### ABOUT THIS EXERCISE
The records below must be output exactly, with no images carried over.

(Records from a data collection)
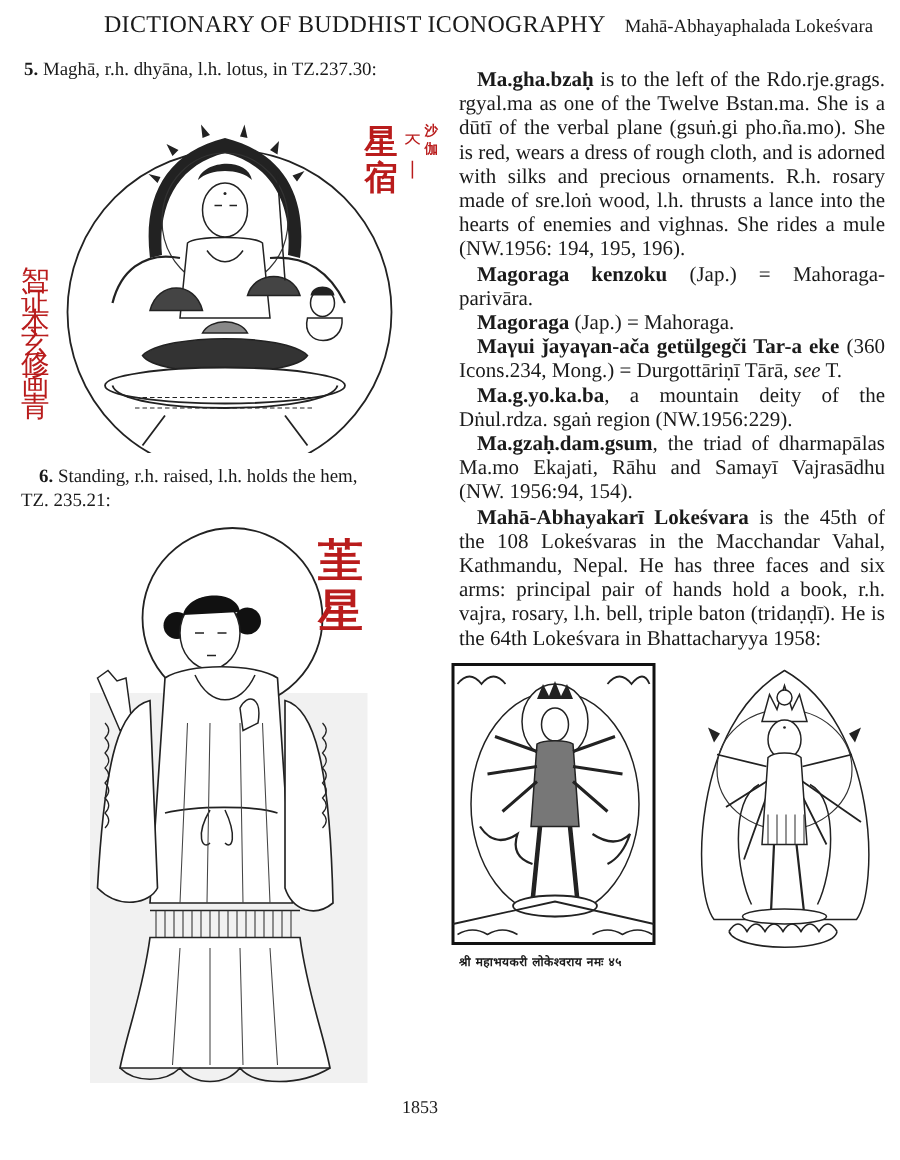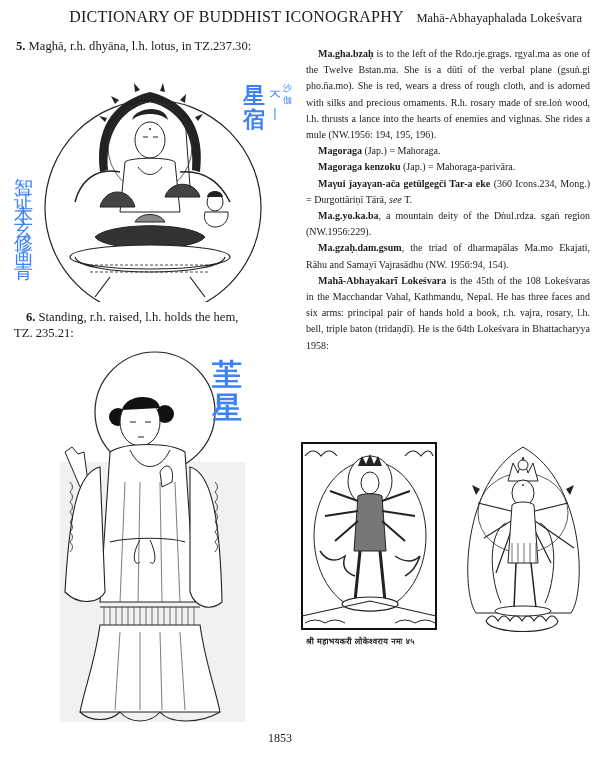"Ma.gha.bzaḥ is to the left" .entry { font-size: 10px -> 14px }
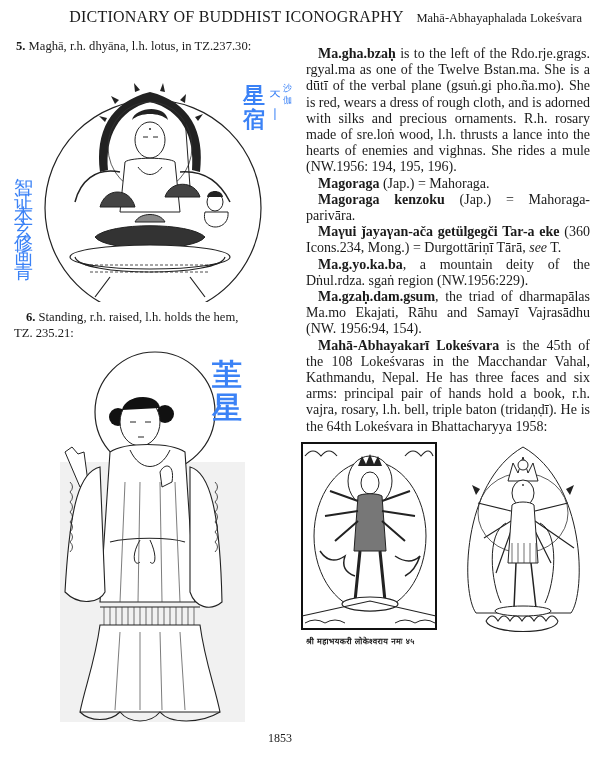"星宿" .cjk { color: #3b82f6 -> #b91c1c }
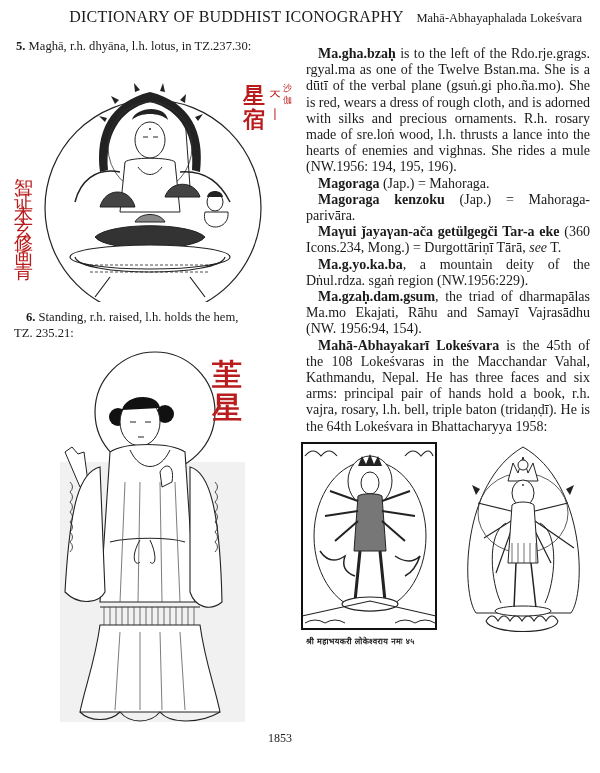"沙伽" div.cjk { font-weight: normal -> bold }
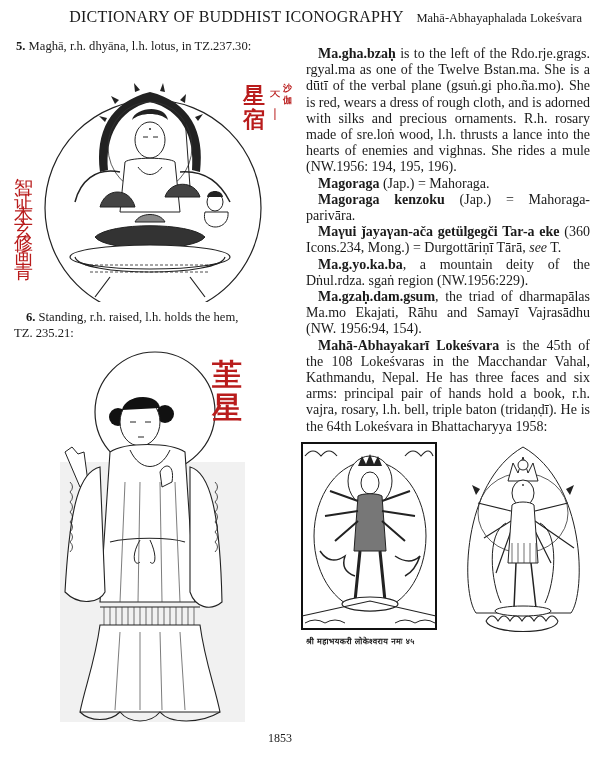"Magoraga (Jap.) = Mahoraga." p.entry { order: before "Magoraga kenzoku (Jap.) =" -> after "Magoraga kenzoku (Jap.) =" }
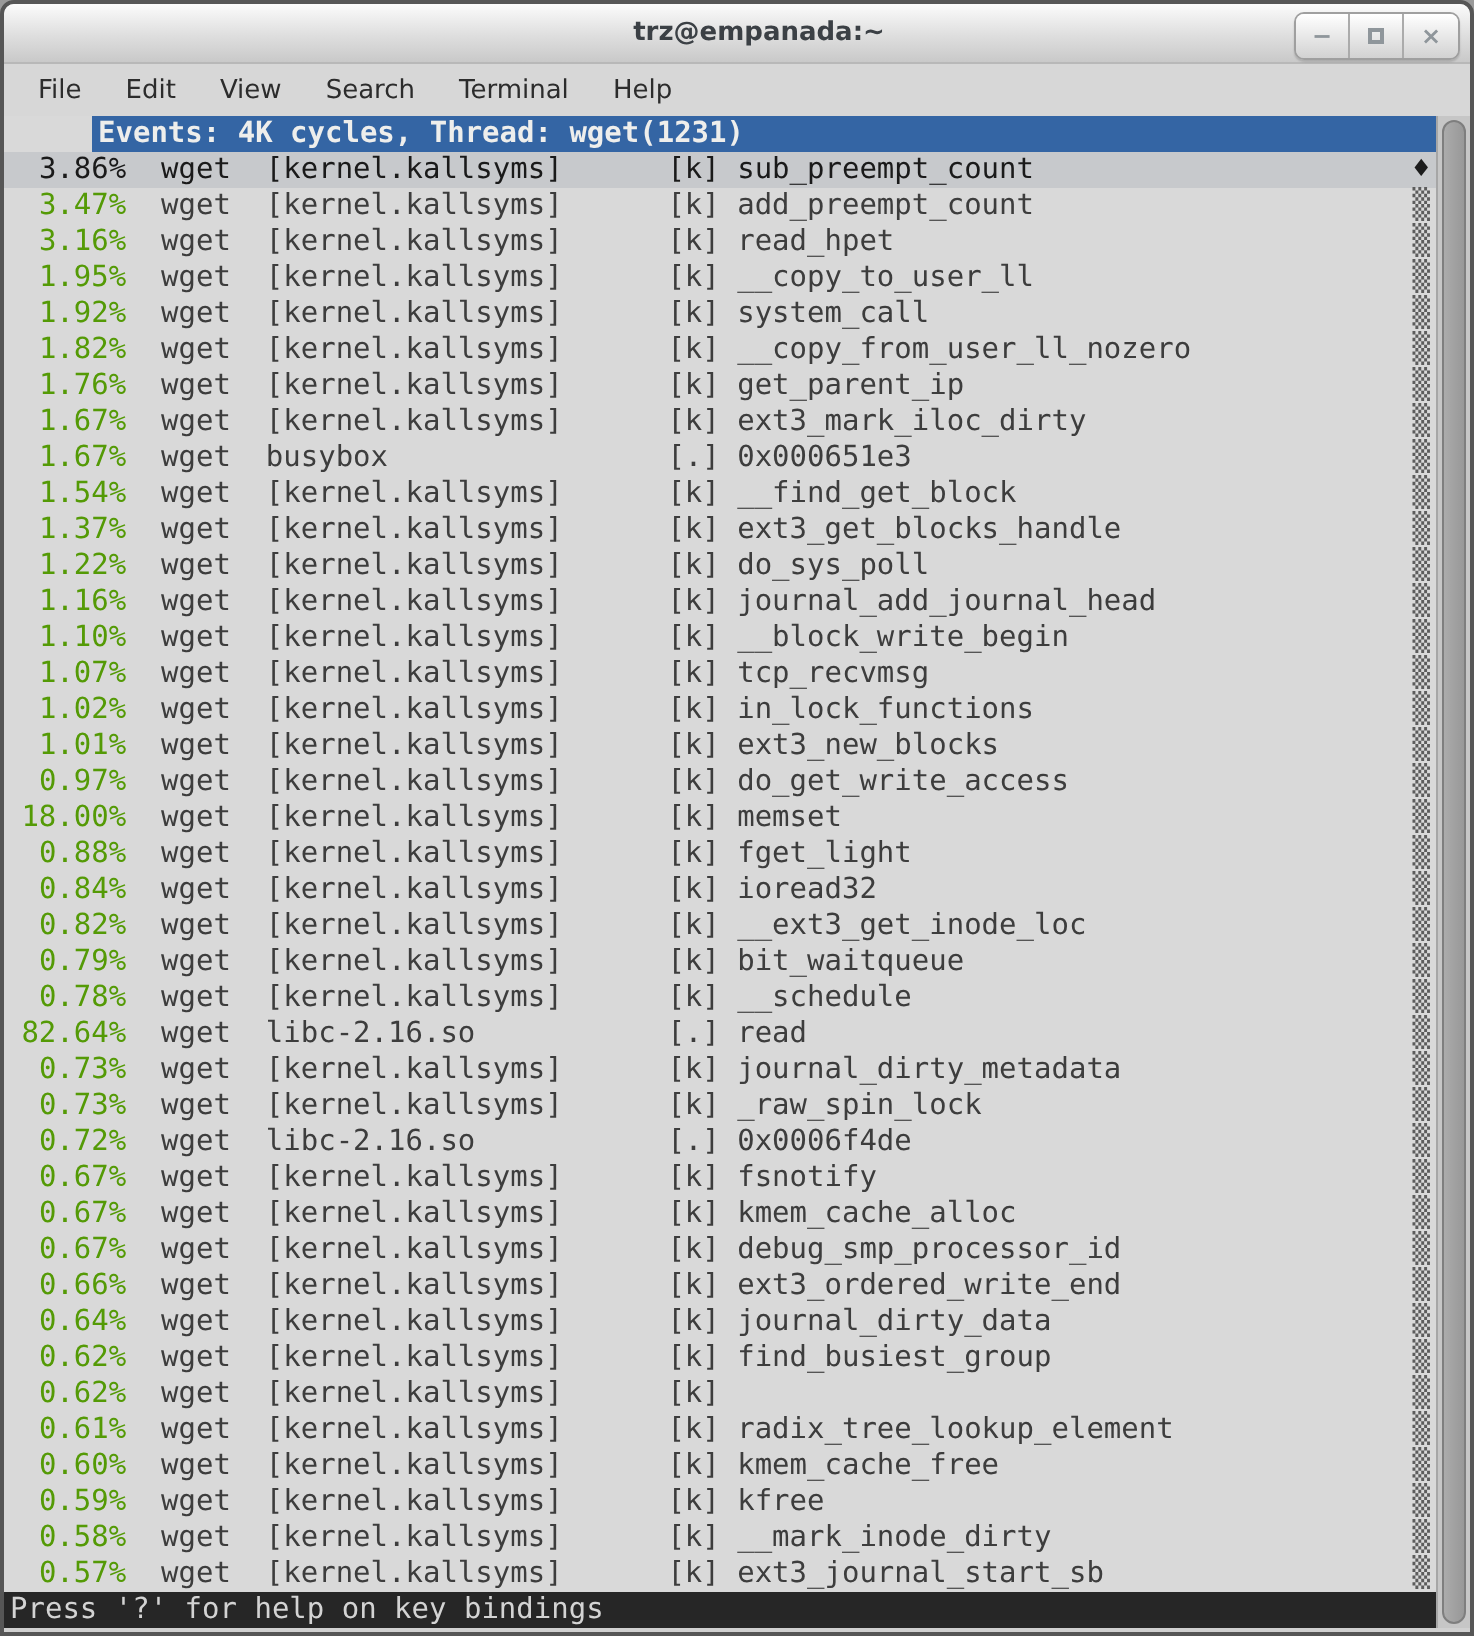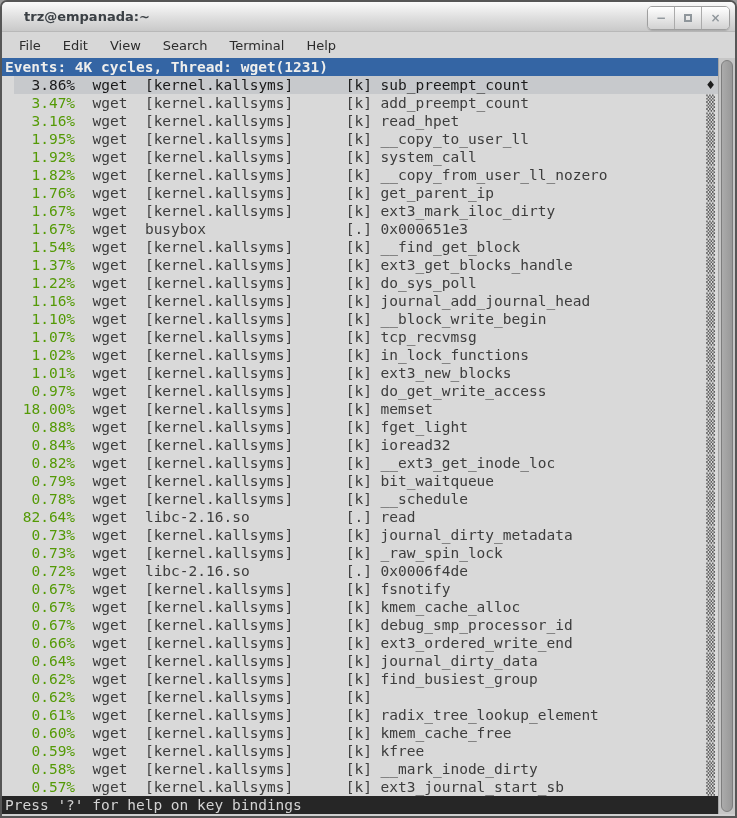"trz@empanada:~" .title { text-align: none -> center }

### WRITTEN ANSWER
"Ma.gha.bzaḥ is to the left" .entry { font-size: 10px -> 14px }
"星宿" .cjk { color: #3b82f6 -> #b91c1c }
"沙伽" div.cjk { font-weight: normal -> bold }
"Magoraga (Jap.) = Mahoraga." p.entry { order: before "Magoraga kenzoku (Jap.) =" -> after "Magoraga kenzoku (Jap.) =" }
"trz@empanada:~" .title { text-align: none -> center }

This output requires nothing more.